Here is the pom.xml:

<?xml version="1.0" encoding="UTF-8"?>
<project xmlns="http://maven.apache.org/POM/4.0.0"
         xmlns:xsi="http://www.w3.org/2001/XMLSchema-instance"
         xsi:schemaLocation="http://maven.apache.org/POM/4.0.0 http://maven.apache.org/xsd/maven-4.0.0.xsd">
    <modelVersion>4.0.0</modelVersion>

    <groupId>com.sample</groupId>
    <artifactId>lanterna-swingterminal-error</artifactId>
    <version>1.0-SNAPSHOT</version>

    <properties>
        <maven.compiler.source>21</maven.compiler.source>
        <maven.compiler.target>21</maven.compiler.target>
        <project.build.sourceEncoding>UTF-8</project.build.sourceEncoding>
    </properties>

    <dependencies>
        <dependency>
            <groupId>com.googlecode.lanterna</groupId>
            <artifactId>lanterna</artifactId>
            <version>3.1.2</version>
        </dependency>
    </dependencies>
</project>

Here is Main.java:

import com.googlecode.lanterna.bundle.LanternaThemes;
import com.googlecode.lanterna.gui2.AsynchronousTextGUIThread;
import com.googlecode.lanterna.gui2.BasicWindow;
import com.googlecode.lanterna.gui2.MultiWindowTextGUI;
import com.googlecode.lanterna.gui2.SeparateTextGUIThread;
import com.googlecode.lanterna.gui2.Window;
import com.googlecode.lanterna.screen.TerminalScreen;
import com.googlecode.lanterna.terminal.DefaultTerminalFactory;
import com.googlecode.lanterna.terminal.swing.SwingTerminalFrame;

import java.io.IOException;
import java.util.Arrays;

public class Main {
    private static final DefaultTerminalFactory terminalFactory = new DefaultTerminalFactory();
    private static TerminalScreen screen;

    public static void main(String[] args) {

        try {

            //Workaround. This is what I'm using currently.
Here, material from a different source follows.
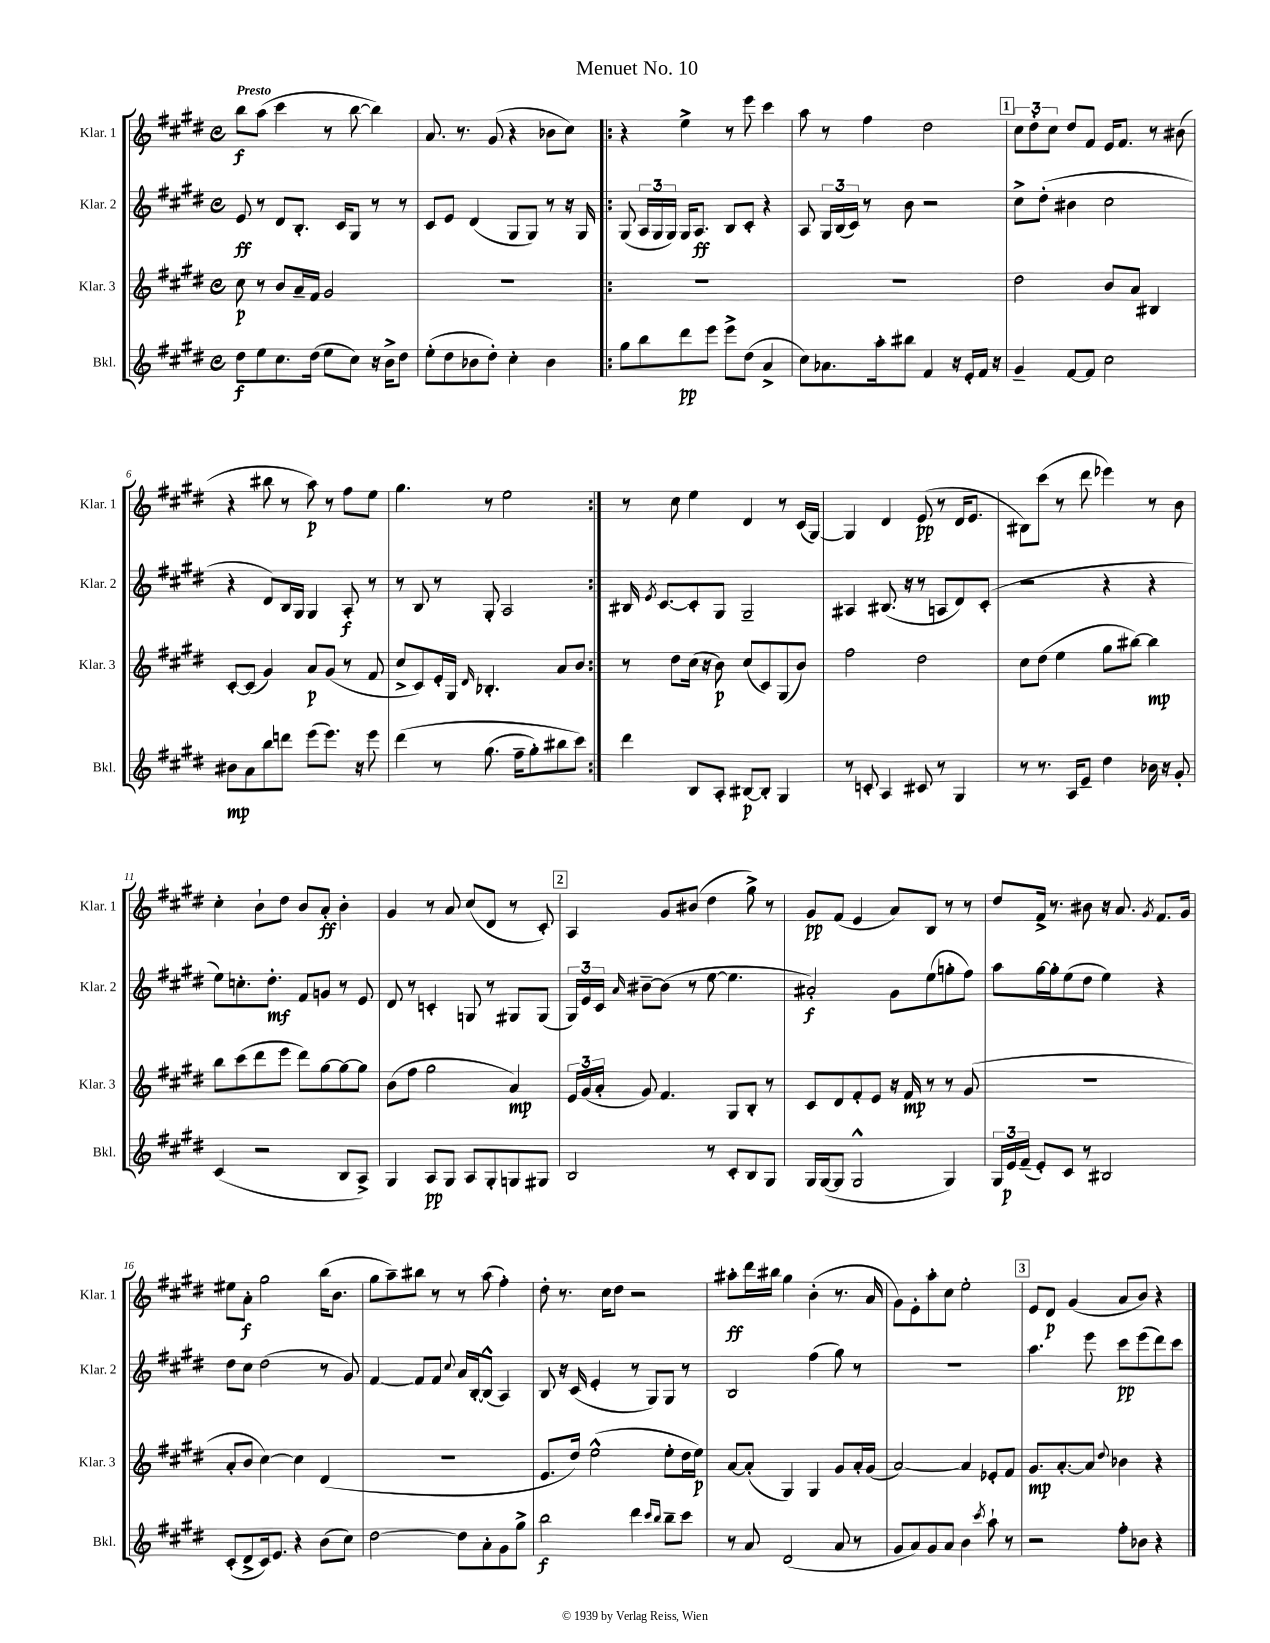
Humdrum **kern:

I'll leave this here for comparison.
            //terminalFactory.setForceTextTerminal(false);
            //terminalFactory.setForceAWTOverSwing(false);
            //final SwingTerminalFrame swingTerminal =
            //        (SwingTerminalFrame) terminalFactory.createTerminalEmulator();

            //Creating the swing terminal via factory => Exception
            final SwingTerminalFrame swingTerminal = terminalFactory.createSwingTerminal();

            screen = new TerminalScreen(swingTerminal);
            screen.startScreen();

            //Setting up basic GUI
            MultiWindowTextGUI multiWindowTextGUI = new MultiWindowTextGUI(
                    new SeparateTextGUIThread.Factory(), screen);
            ((AsynchronousTextGUIThread) multiWindowTextGUI.getGUIThread()).start();

            //Creating window
            BasicWindow window = new BasicWindow("Simple placeholder window");
            window.setHints(Arrays.asList(Window.Hint.CENTERED, Window.Hint.FIT_TERMINAL_WINDOW,
                                          Window.Hint.FULL_SCREEN));

            multiWindowTextGUI.setTheme(LanternaThemes.getRegisteredTheme("default"));

            multiWindowTextGUI.addWindowAndWait(window);

        } catch (IOException e) {
            e.printStackTrace();
        } finally {
            if (screen != null) {
                try {
                    screen.stopScreen();
                } catch (IOException e) {
                    e.printStackTrace();
                }
            }
        }
    }
}

Place these files in the following file-structure (typical maven):
image

... then place a breakpoint in DirectColorModel.java - L1016 and debug the code. You'll end up at that breakpoint twice. The first time when the trying to start the screen, the second time when the screen is stopped.